# find the tangential component of acceleration for the curve

• June 16th 2012, 12:48 PM
icelated
find the tangential component of acceleration for the curve
find the tangential component of acceleration for the curve by

$r(t) = ti + \frac{\sqrt6}{2} t^2j + t^3k$

Would i use this formula?

$a_t = \frac {r'(t) \cdot r''(t)}{ ||r'(t)||}$

and

$a_n = \frac {r'(t) \times r''(t)}{ ||r'(t)||}$

so i find the first prime:

$r'(t) = i + \sqrt {6tj} + 3t^2k$

second prime

$r'(t) = \sqrt {6j} + 6tk$

magnitude

$||r'(t)|| = \sqrt { 1^2 + (\sqrt{6t})^2 +(3t^2)^2 }$

$||r'(t)|| = \sqrt { 1 + {6t^2} + 9t^4 }$

I am not sure how to further reduce the magnitude..

Am i correct so far? and would i multiple $r' \times r''$ now?

Can you help me find $a_t$ and i will worry about $a_n$
• June 16th 2012, 12:56 PM
Reckoner
Re: find the tangential component of acceleration for the curve
Quote:

Originally Posted by icelated
$a_n = \frac {r'(t) \times r''(t)}{ ||r'(t)||}$

No, the numerator should be the magnitude of the cross product.

Your work looks okay so far, except that your sloppy LaTeX makes it a little hard to read (e.g., you've got vectors under radicals).
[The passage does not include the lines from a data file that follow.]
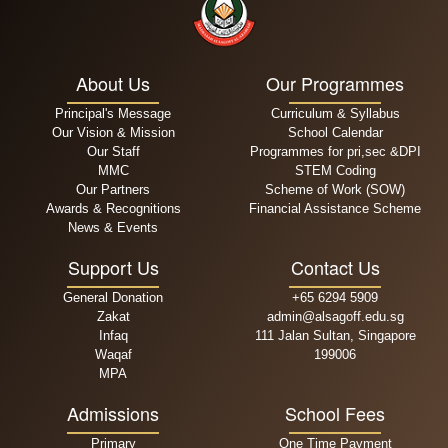
About Us
Our Programmes
Principal's Message
Curriculum & Syllabus
Our Vision & Mission
School Calendar
Our Staff
Programmes for pri,sec &DPI
MMC
STEM Coding
Our Partners
Scheme of Work (SOW)
Awards & Recognitions
Financial Assistance Scheme
News & Events
Support Us
Contact Us
General Donation
+65 6294 5909
Zakat
admin@alsagoff.edu.sg
Infaq
111 Jalan Sultan, Singapore
Waqaf
199006
MPA
Admissions
School Fees
Primary
One Time Payment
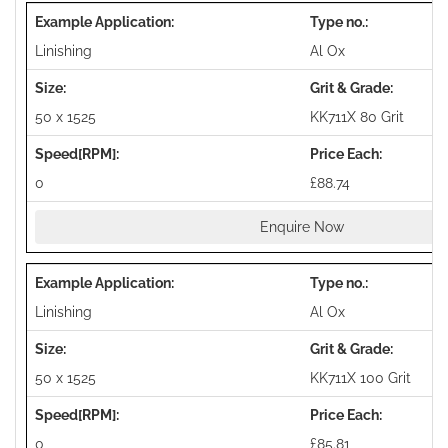
Linishing
Al Ox
50 x 1525
KK711X 80 Grit
0
£88.74
Enquire Now
Linishing
Al Ox
50 x 1525
KK711X 100 Grit
0
£85.81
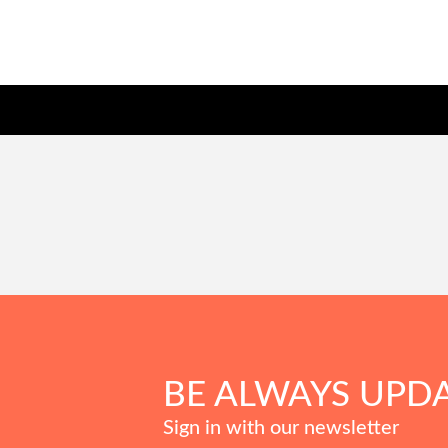
BE ALWAYS UPD
Sign in with our newsletter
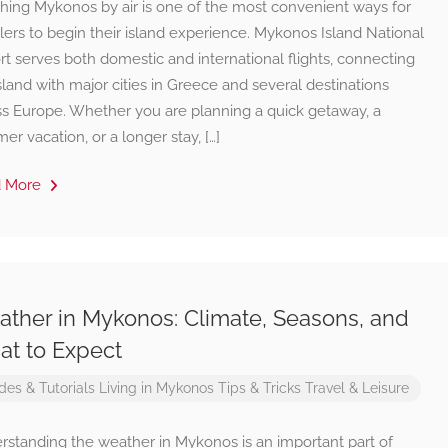
hing Mykonos by air is one of the most convenient ways for
lers to begin their island experience. Mykonos Island National
rt serves both domestic and international flights, connecting
sland with major cities in Greece and several destinations
ss Europe. Whether you are planning a quick getaway, a
r vacation, or a longer stay, […]
d More
ther in Mykonos: Climate, Seasons, and
t to Expect
des & Tutorials
Living in Mykonos
Tips & Tricks
Travel & Leisure
rstanding the weather in Mykonos is an important part of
Keep going.
• June 16th 2012, 01:31 PM
icelated
Re: find the tangential component of acceleration for the curve
Going further

$r' \cdot r'' = ( ti + \frac{ \sqrt{6}} {2}} t^2j +t^3) \cdot ( \sqrt{6} j + 6tk})$

= $\frac{ \sqrt{36} }{2} t^2 j + 6t^4$

then,

$a_t = \frac {r'(t) \cdot r''(t)}{ ||r'(t)||} = \frac{ \frac{ \sqrt{36} }{2} t^2 j + 6t^4 }{\sqrt{1 + 6t^2 + 9t^4}} }$

Is this correct? and can i reduce this?
• June 17th 2012, 10:26 AM
Reckoner
Re: find the tangential component of acceleration for the curve
Quote:

Originally Posted by icelated
$r' \cdot r'' = ( ti + \frac{ \sqrt{6}} {2}} t^2j +t^3) \cdot ( \sqrt{6} j + 6tk})$?

It looks like you did $\mathbf r\cdot\mathbf r'',$ but what we want is $\mathbf r'\cdot\mathbf r''.$